-- Work to complete --
It is required that all of the data be written out exactly.

*** Available data ***

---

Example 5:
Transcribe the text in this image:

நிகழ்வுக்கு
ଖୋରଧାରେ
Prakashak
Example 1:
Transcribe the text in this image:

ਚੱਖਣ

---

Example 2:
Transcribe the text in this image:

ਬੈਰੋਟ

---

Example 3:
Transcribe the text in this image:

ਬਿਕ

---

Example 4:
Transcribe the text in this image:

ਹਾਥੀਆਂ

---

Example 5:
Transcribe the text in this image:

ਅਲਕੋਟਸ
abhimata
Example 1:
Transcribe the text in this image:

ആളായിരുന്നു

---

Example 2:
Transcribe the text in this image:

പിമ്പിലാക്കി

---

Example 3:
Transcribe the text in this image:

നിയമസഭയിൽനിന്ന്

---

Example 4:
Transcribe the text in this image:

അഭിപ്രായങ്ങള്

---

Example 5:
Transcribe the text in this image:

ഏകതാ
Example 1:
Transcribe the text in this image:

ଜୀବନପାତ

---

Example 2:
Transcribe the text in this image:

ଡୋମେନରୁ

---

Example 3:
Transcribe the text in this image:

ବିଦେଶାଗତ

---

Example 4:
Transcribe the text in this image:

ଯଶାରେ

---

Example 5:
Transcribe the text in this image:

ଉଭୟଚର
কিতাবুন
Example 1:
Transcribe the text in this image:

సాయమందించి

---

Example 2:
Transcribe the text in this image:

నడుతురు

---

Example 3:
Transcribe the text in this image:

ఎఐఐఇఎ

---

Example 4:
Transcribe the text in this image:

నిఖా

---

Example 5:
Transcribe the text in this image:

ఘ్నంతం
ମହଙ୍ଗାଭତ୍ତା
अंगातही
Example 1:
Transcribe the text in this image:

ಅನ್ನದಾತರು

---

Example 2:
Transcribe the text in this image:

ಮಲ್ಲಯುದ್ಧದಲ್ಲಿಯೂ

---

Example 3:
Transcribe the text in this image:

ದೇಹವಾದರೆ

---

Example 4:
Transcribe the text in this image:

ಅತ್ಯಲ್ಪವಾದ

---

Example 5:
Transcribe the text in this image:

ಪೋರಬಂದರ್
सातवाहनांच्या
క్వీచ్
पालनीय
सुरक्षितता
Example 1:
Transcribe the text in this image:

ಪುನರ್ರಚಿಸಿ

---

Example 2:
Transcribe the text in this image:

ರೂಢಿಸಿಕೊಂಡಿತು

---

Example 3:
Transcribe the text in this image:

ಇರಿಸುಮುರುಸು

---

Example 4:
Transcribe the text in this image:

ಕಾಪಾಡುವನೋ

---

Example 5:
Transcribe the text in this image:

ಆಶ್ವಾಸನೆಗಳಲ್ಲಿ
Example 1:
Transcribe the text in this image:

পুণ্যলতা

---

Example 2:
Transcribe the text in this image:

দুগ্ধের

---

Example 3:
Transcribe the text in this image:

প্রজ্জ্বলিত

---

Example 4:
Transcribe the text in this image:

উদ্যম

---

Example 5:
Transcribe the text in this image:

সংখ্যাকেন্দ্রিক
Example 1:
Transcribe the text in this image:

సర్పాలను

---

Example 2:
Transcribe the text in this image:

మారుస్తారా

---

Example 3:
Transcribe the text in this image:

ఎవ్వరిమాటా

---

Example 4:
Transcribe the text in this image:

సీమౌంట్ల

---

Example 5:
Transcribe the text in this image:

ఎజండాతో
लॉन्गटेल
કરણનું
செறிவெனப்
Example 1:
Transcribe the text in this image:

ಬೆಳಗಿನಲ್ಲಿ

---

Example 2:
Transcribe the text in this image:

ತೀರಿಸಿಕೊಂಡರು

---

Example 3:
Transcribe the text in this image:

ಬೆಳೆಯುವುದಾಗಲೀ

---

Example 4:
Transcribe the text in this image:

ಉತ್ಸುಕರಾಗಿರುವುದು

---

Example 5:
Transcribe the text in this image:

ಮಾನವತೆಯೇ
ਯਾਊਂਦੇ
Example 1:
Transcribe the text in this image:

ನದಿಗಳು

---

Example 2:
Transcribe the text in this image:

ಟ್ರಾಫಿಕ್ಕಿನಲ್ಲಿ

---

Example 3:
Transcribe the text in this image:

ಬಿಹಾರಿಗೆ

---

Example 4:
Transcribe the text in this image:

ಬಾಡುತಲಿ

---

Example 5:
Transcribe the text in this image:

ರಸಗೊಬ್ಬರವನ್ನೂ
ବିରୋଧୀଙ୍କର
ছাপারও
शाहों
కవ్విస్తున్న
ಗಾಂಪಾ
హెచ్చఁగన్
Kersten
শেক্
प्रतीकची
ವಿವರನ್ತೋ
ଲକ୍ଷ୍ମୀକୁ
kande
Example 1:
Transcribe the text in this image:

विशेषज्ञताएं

*** End of Available data ***

-- Result for this exercise --
---

Example 5:
Transcribe the text in this image:

நிகழ்வுக்கு
ଖୋରଧାରେ
Prakashak
Example 1:
Transcribe the text in this image:

ਚੱਖਣ

---

Example 2:
Transcribe the text in this image:

ਬੈਰੋਟ

---

Example 3:
Transcribe the text in this image:

ਬਿਕ

---

Example 4:
Transcribe the text in this image:

ਹਾਥੀਆਂ

---

Example 5:
Transcribe the text in this image:

ਅਲਕੋਟਸ
abhimata
Example 1:
Transcribe the text in this image:

ആളായിരുന്നു

---

Example 2:
Transcribe the text in this image:

പിമ്പിലാക്കി

---

Example 3:
Transcribe the text in this image:

നിയമസഭയിൽനിന്ന്

---

Example 4:
Transcribe the text in this image:

അഭിപ്രായങ്ങള്

---

Example 5:
Transcribe the text in this image:

ഏകതാ
Example 1:
Transcribe the text in this image:

ଜୀବନପାତ

---

Example 2:
Transcribe the text in this image:

ଡୋମେନରୁ

---

Example 3:
Transcribe the text in this image:

ବିଦେଶାଗତ

---

Example 4:
Transcribe the text in this image:

ଯଶାରେ

---

Example 5:
Transcribe the text in this image:

ଉଭୟଚର
কিতাবুন
Example 1:
Transcribe the text in this image:

సాయమందించి

---

Example 2:
Transcribe the text in this image:

నడుతురు

---

Example 3:
Transcribe the text in this image:

ఎఐఐఇఎ

---

Example 4:
Transcribe the text in this image:

నిఖా

---

Example 5:
Transcribe the text in this image:

ఘ్నంతం
ମହଙ୍ଗାଭତ୍ତା
अंगातही
Example 1:
Transcribe the text in this image:

ಅನ್ನದಾತರು

---

Example 2:
Transcribe the text in this image:

ಮಲ್ಲಯುದ್ಧದಲ್ಲಿಯೂ

---

Example 3:
Transcribe the text in this image:

ದೇಹವಾದರೆ

---

Example 4:
Transcribe the text in this image:

ಅತ್ಯಲ್ಪವಾದ

---

Example 5:
Transcribe the text in this image:

ಪೋರಬಂದರ್
सातवाहनांच्या
క్వీచ్
पालनीय
सुरक्षितता
Example 1:
Transcribe the text in this image:

ಪುನರ್ರಚಿಸಿ

---

Example 2:
Transcribe the text in this image:

ರೂಢಿಸಿಕೊಂಡಿತು

---

Example 3:
Transcribe the text in this image:

ಇರಿಸುಮುರುಸು

---

Example 4:
Transcribe the text in this image:

ಕಾಪಾಡುವನೋ

---

Example 5:
Transcribe the text in this image:

ಆಶ್ವಾಸನೆಗಳಲ್ಲಿ
Example 1:
Transcribe the text in this image:

পুণ্যলতা

---

Example 2:
Transcribe the text in this image:

দুগ্ধের

---

Example 3:
Transcribe the text in this image:

প্রজ্জ্বলিত

---

Example 4:
Transcribe the text in this image:

উদ্যম

---

Example 5:
Transcribe the text in this image:

সংখ্যাকেন্দ্রিক
Example 1:
Transcribe the text in this image:

సర్పాలను

---

Example 2:
Transcribe the text in this image:

మారుస్తారా

---

Example 3:
Transcribe the text in this image:

ఎవ్వరిమాటా

---

Example 4:
Transcribe the text in this image:

సీమౌంట్ల

---

Example 5:
Transcribe the text in this image:

ఎజండాతో
लॉन्गटेल
કરણનું
செறிவெனப்
Example 1:
Transcribe the text in this image:

ಬೆಳಗಿನಲ್ಲಿ

---

Example 2:
Transcribe the text in this image:

ತೀರಿಸಿಕೊಂಡರು

---

Example 3:
Transcribe the text in this image:

ಬೆಳೆಯುವುದಾಗಲೀ

---

Example 4:
Transcribe the text in this image:

ಉತ್ಸುಕರಾಗಿರುವುದು

---

Example 5:
Transcribe the text in this image:

ಮಾನವತೆಯೇ
ਯਾਊਂਦੇ
Example 1:
Transcribe the text in this image:

ನದಿಗಳು

---

Example 2:
Transcribe the text in this image:

ಟ್ರಾಫಿಕ್ಕಿನಲ್ಲಿ

---

Example 3:
Transcribe the text in this image:

ಬಿಹಾರಿಗೆ

---

Example 4:
Transcribe the text in this image:

ಬಾಡುತಲಿ

---

Example 5:
Transcribe the text in this image:

ರಸಗೊಬ್ಬರವನ್ನೂ
ବିରୋଧୀଙ୍କର
ছাপারও
शाहों
కవ్విస్తున్న
ಗಾಂಪಾ
హెచ్చఁగన్
Kersten
শেক্
प्रतीकची
ವಿವರನ್ತೋ
ଲକ୍ଷ୍ମୀକୁ
kande
Example 1:
Transcribe the text in this image:

विशेषज्ञताएं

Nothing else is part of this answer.